Those lines of the data that hold the word "công" are to be copied out.
━━━ SOURCE MATERIAL
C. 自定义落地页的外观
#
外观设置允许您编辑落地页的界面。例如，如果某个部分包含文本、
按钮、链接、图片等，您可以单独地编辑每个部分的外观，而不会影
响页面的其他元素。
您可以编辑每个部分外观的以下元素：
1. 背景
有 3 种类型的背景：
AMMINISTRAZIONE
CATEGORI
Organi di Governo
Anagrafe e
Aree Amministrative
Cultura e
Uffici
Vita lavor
━━━━━━
━━━ SOURCE MATERIAL
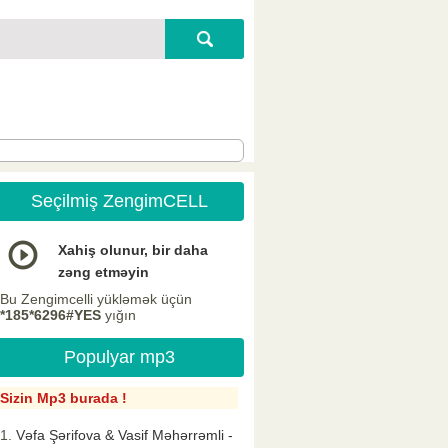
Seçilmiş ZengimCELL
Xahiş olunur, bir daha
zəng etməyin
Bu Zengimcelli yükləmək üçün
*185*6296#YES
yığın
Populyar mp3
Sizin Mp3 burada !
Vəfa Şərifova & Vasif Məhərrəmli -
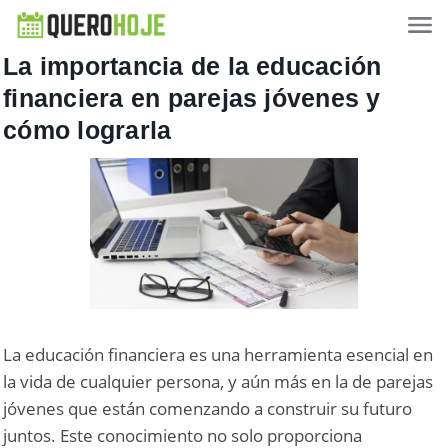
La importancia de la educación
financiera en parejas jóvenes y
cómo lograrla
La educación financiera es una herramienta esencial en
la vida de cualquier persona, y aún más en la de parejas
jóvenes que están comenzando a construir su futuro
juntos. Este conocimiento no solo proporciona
━━━━━━
━━━ SOURCE MATERIAL
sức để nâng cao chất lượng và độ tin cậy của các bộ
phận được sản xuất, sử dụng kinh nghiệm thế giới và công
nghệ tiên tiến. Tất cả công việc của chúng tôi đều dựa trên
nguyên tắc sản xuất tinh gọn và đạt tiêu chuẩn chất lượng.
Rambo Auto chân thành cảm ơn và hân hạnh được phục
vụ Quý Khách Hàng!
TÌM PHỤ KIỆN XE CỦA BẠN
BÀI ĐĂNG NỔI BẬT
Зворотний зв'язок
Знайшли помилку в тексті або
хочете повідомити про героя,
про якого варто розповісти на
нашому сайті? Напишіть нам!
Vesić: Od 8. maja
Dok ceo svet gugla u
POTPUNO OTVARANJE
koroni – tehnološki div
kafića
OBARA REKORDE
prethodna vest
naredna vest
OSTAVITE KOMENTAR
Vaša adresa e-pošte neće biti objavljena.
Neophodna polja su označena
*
━━━━━━
■ EXERCISE RESPONSE ■
phận được sản xuất, sử dụng kinh nghiệm thế giới và công
nghệ tiên tiến. Tất cả công việc của chúng tôi đều dựa trên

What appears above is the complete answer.